46693                        SERVICE DATE – LATE RELEASE JUNE 20, 2019          

EB

 

SURFACE TRANSPORTATION BOARD

 

DECISION

 

Docket No. FD 36025

 

Texas Central Railroad and Infrastructure, Inc. & Texas Central Railroad, LLC—Petition for Exemption—Passenger Rail Line Between Dallas and Houston, Tex.

 

Digest:[1]  Texas Central Railroad and Infrastructure, Inc., and Texas Central Railroad, LLC (collectively, Texas Central), have filed a petition to reopen the Board’s July 18, 2016 decision, which found that a proposed rail line between Dallas, Tex., and Houston, Tex., did not require Board approval.  In this decision, the Board directs Texas Central to submit specific additional information that would assist the Board in considering Texas Central’s petition to reopen and denies Texas Central’s request for an oral argument at this time.

 

Decided:  June 20, 2019

 

On May 4, 2018, Texas Central Railroad and Infrastructure, Inc. (TCRI), and Texas Central Railroad, LLC (TCRR) (collectively, Texas Central),[2] filed a petition to reopen this proceeding, alleging that substantially changed circumstances would materially affect the Board’s decision served July 18, 2016 (July 2016 Decision).  In that decision, the Board determined that construction and operation of a proposed rail line between Dallas, Tex., and Houston, Tex., would not require Board approval, finding it would be constructed and operated entirely within the State of Texas and would not be part of the interstate rail network.  Numerous parties, as well as several federal and state officials, filed comments in support of[3] and in opposition to[4] Texas Central’s project or petition to reopen. 

 

In its May 4, 2018 petition, Texas Central states that it has entered into two new agreements with Amtrak: a Voluntary Coordination Agreement (VCA) and a Reservation and Ticketing Agreement (RTA).  Under the VCA, according to Texas Central, the parties have agreed to work cooperatively in promoting through interstate passenger service on Amtrak and Texas Central trains.  (Texas Central Pet. 2, May 4, 2018.)  Texas Central states that the VCA provides for a variety of joint initiatives between Texas Central and Amtrak to promote and enhance through passenger travel on their respective lines, such as joint advertising in connection with special events and utilizing their respective frequent traveler programs.  (Id. at 4, 6.)  Texas Central further states that the RTA, which the parties entered into in furtherance of the VCA, would allow passengers to purchase a single through ticket for transportation on both the Texas Central and Amtrak portions of their journey.  According to Texas Central, the single through ticket issued by Amtrak would include travel on a “connecting transfer service,” which would be operated by Texas Central, between the Amtrak and Texas Central stations in Dallas and Houston.  (Id. at 5 (citing Ex. 2, VCA ¶ 6).)
□ □ □ □ □ □ □
▸ **Exercise task 1**
Quote the stretch of the Surface Transportation Board decision from "Docket No. FD" through "at this time.".
▸ **Exercise task 2**
In the Surface Transportation Board decision, what two new agreements does Texas Central say it entered into with Amtrak?
□ □ □ □ □ □ □
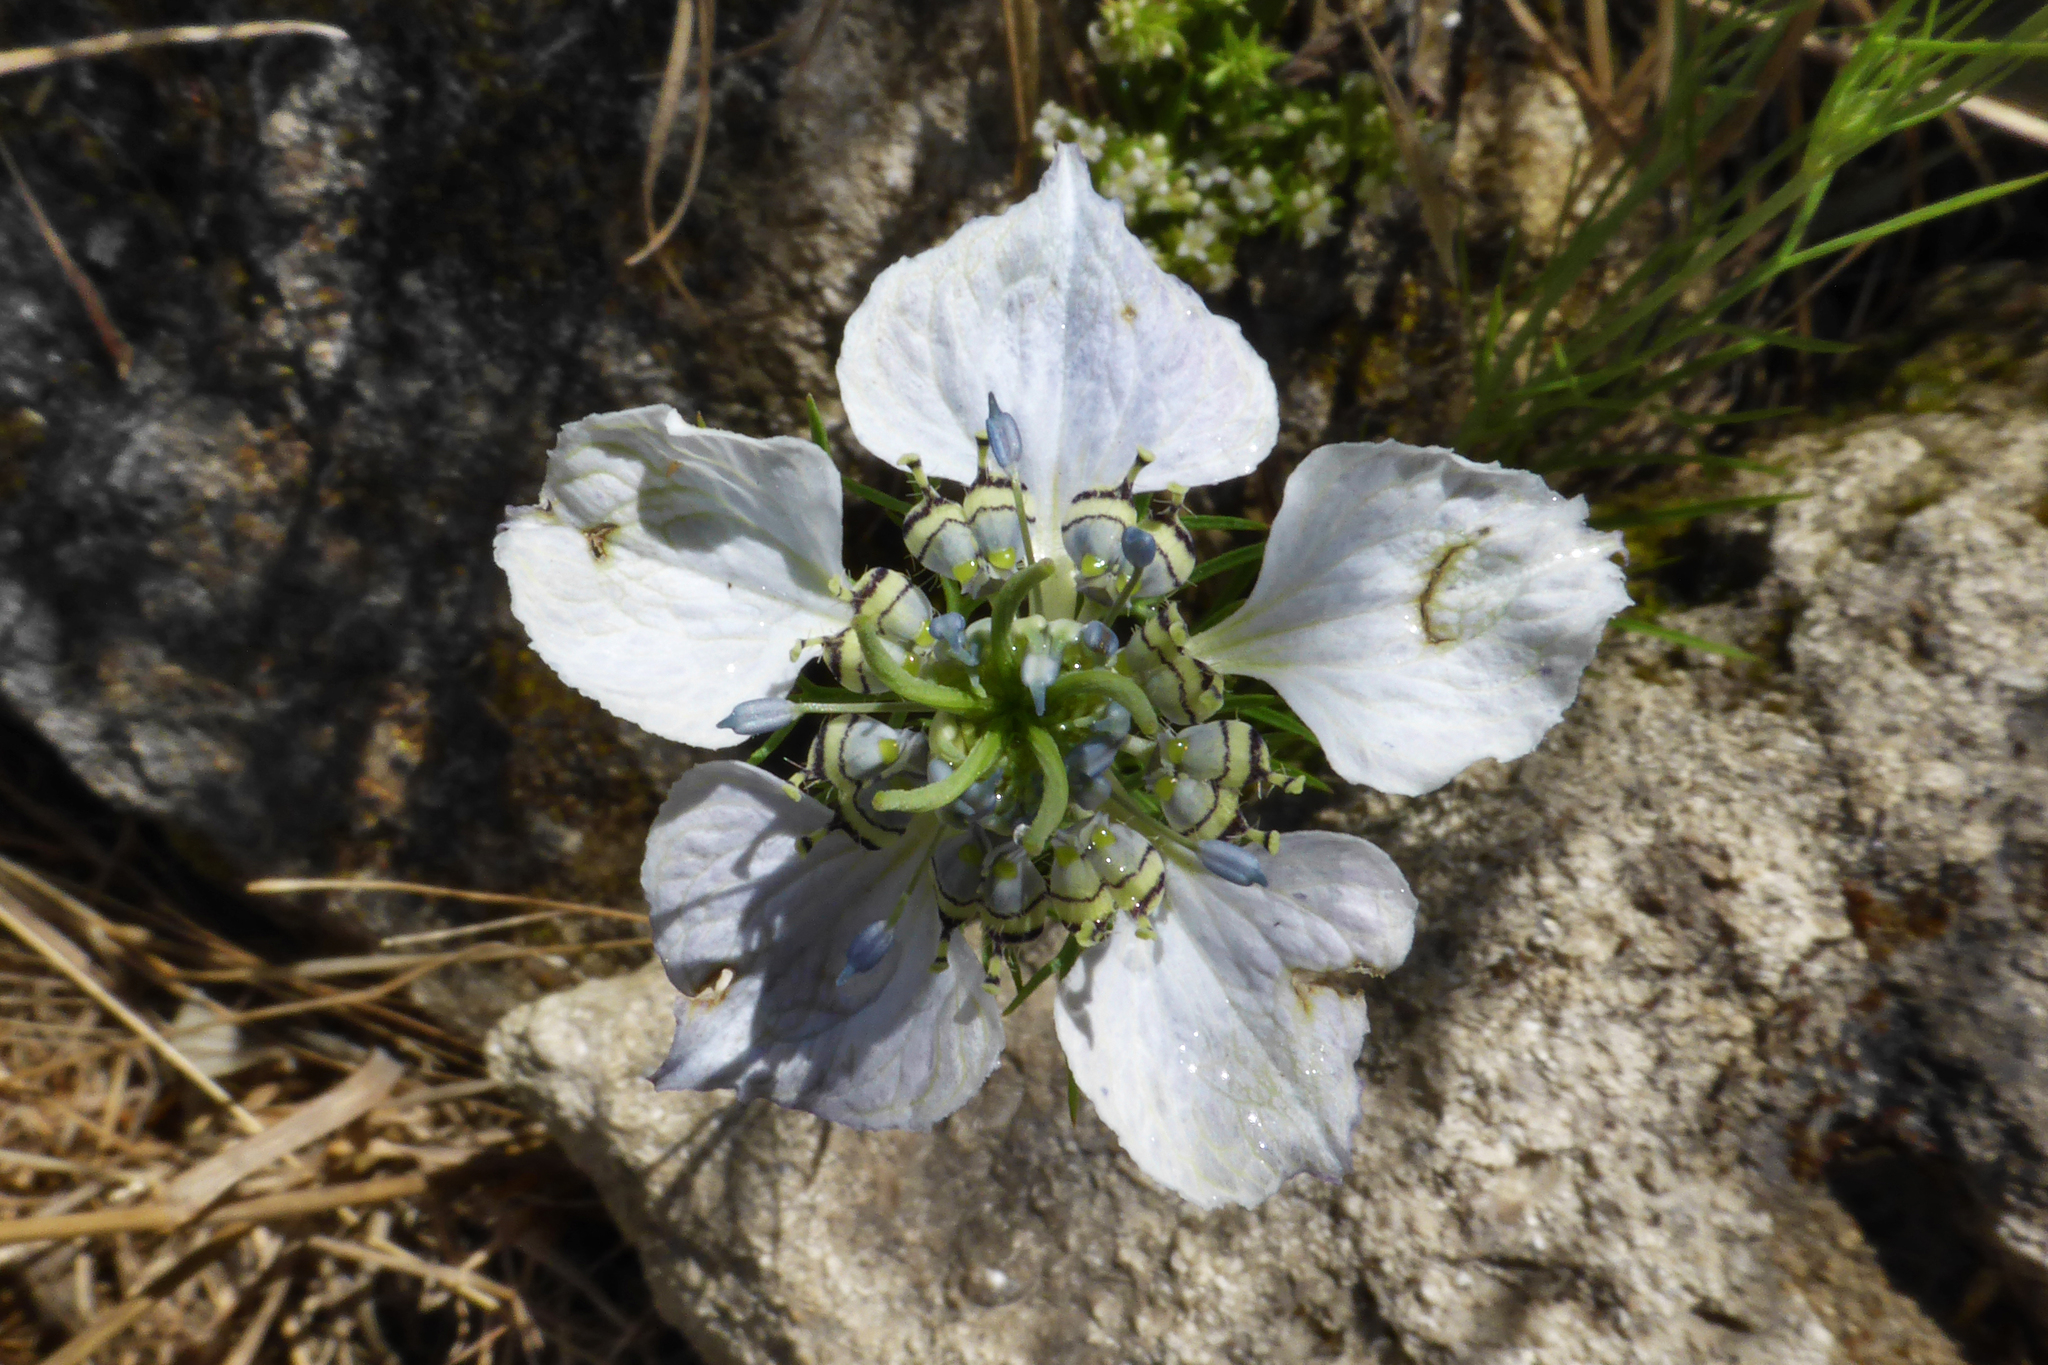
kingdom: Plantae
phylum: Tracheophyta
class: Magnoliopsida
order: Ranunculales
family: Ranunculaceae
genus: Nigella
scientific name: Nigella arvensis
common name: Wild fennel-flower
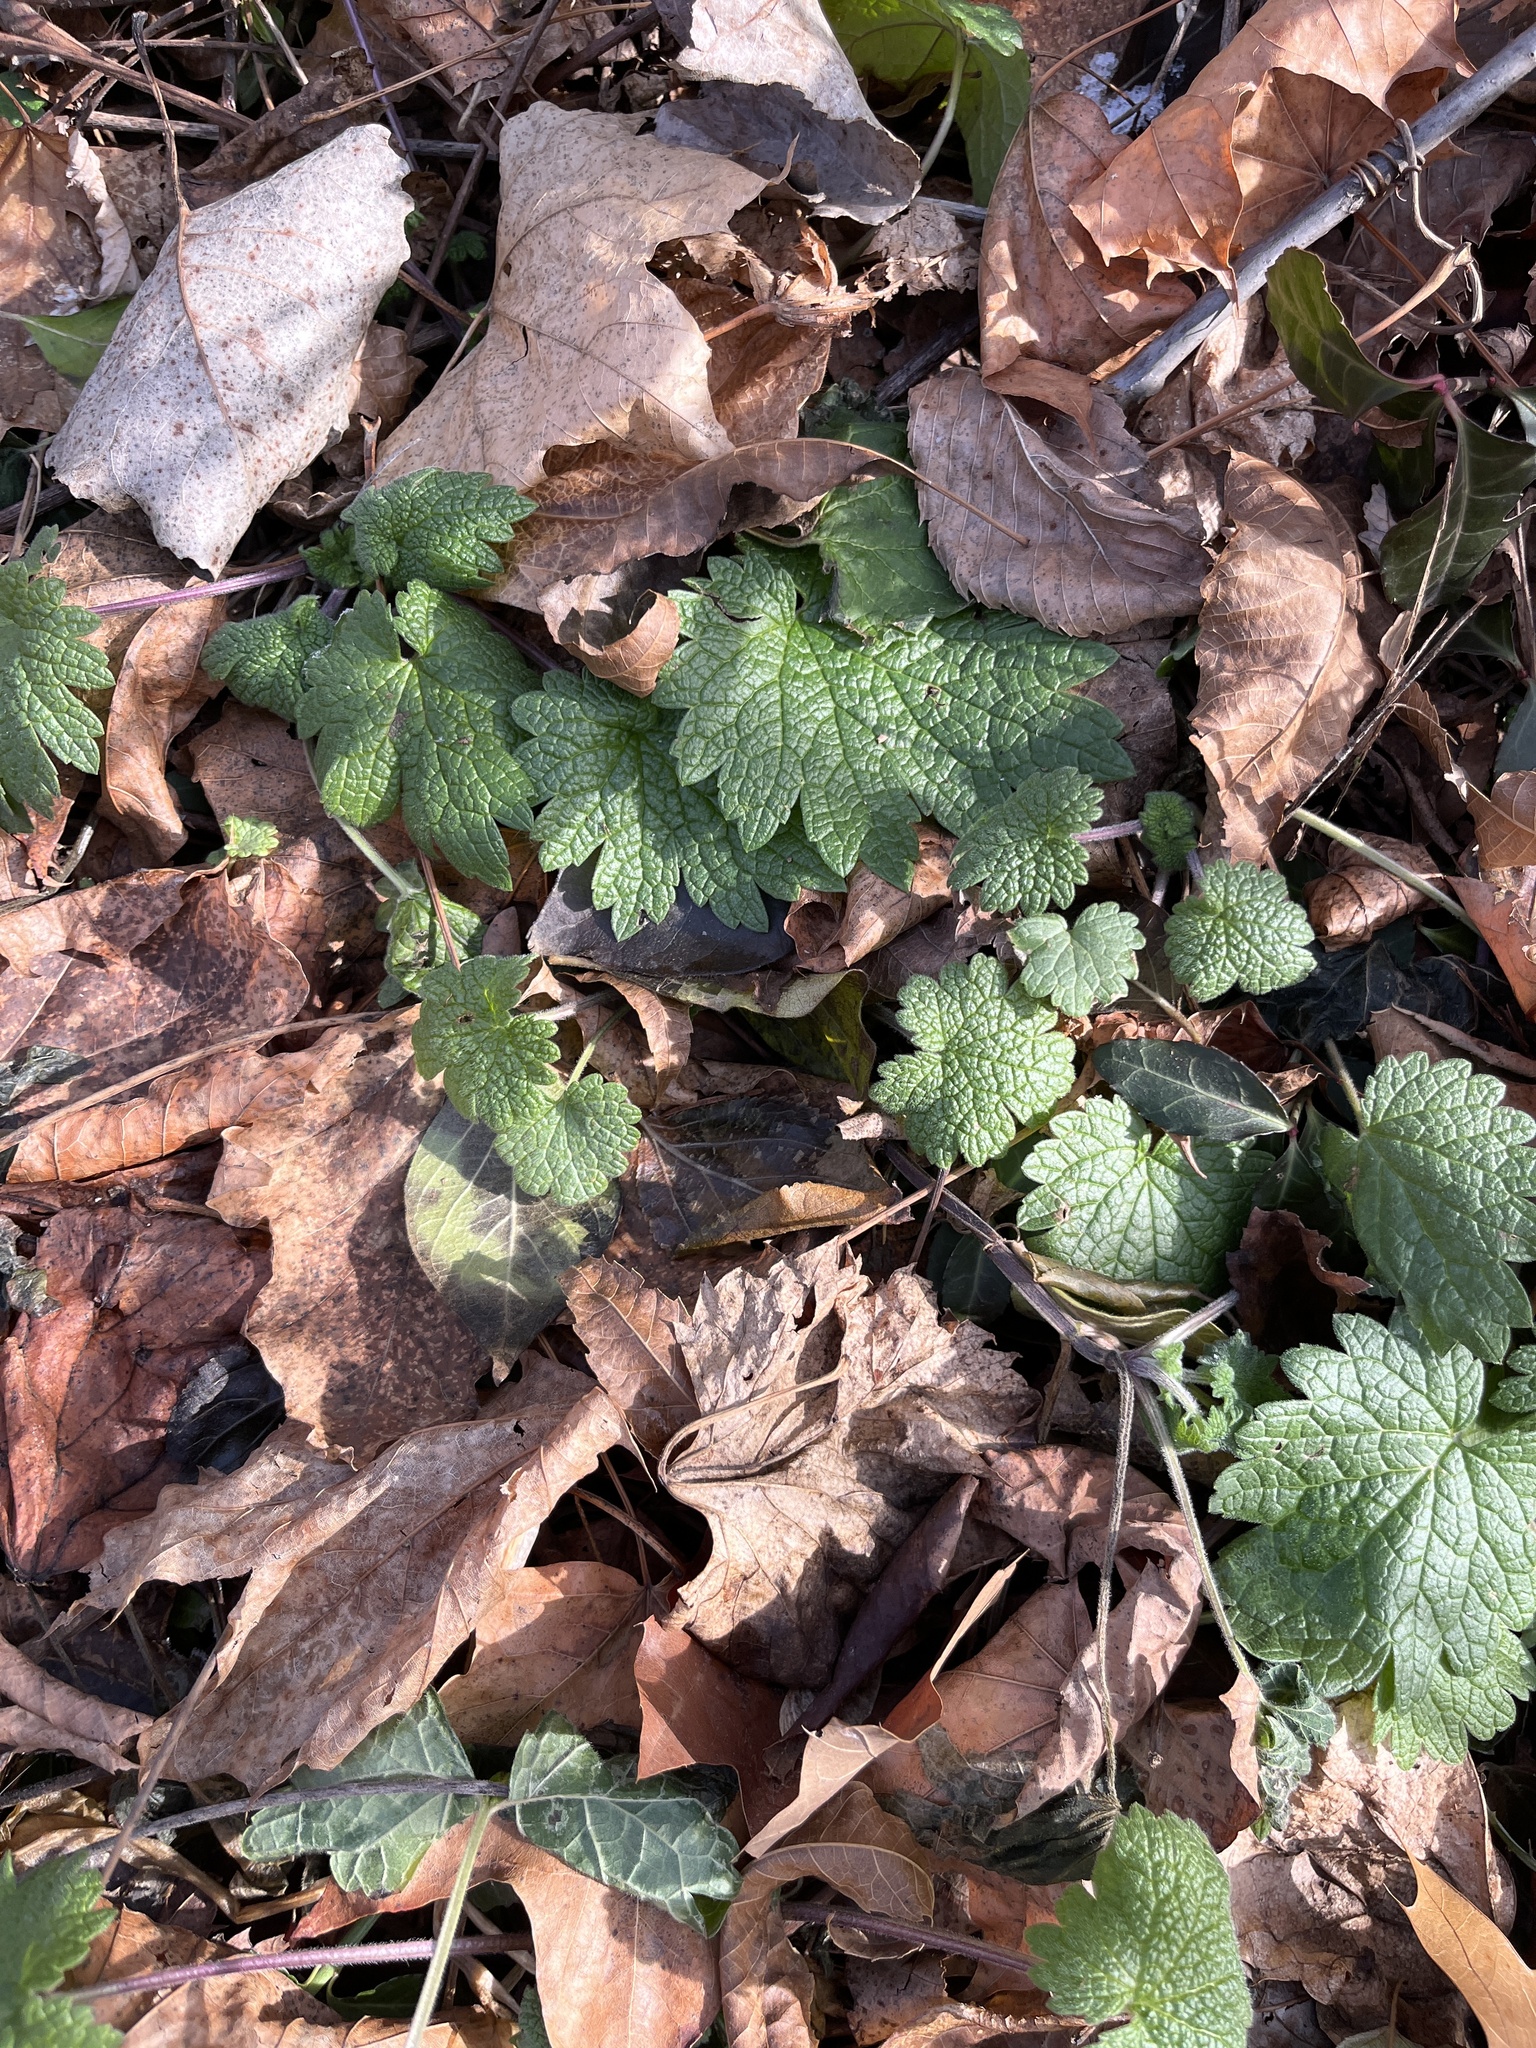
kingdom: Plantae
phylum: Tracheophyta
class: Magnoliopsida
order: Lamiales
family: Lamiaceae
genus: Leonurus
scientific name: Leonurus cardiaca
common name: Motherwort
□ □ □ □ □ □ □
▸ **Expected output 1**
Docket No. FD 36025

 

Texas Central Railroad and Infrastructure, Inc. & Texas Central Railroad, LLC—Petition for Exemption—Passenger Rail Line Between Dallas and Houston, Tex.

 

Digest:[1]  Texas Central Railroad and Infrastructure, Inc., and Texas Central Railroad, LLC (collectively, Texas Central), have filed a petition to reopen the Board’s July 18, 2016 decision, which found that a proposed rail line between Dallas, Tex., and Houston, Tex., did not require Board approval.  In this decision, the Board directs Texas Central to submit specific additional information that would assist the Board in considering Texas Central’s petition to reopen and denies Texas Central’s request for an oral argument at this time.

▸ **Expected output 2**
A Voluntary Coordination Agreement (VCA) and a Reservation and Ticketing Agreement (RTA).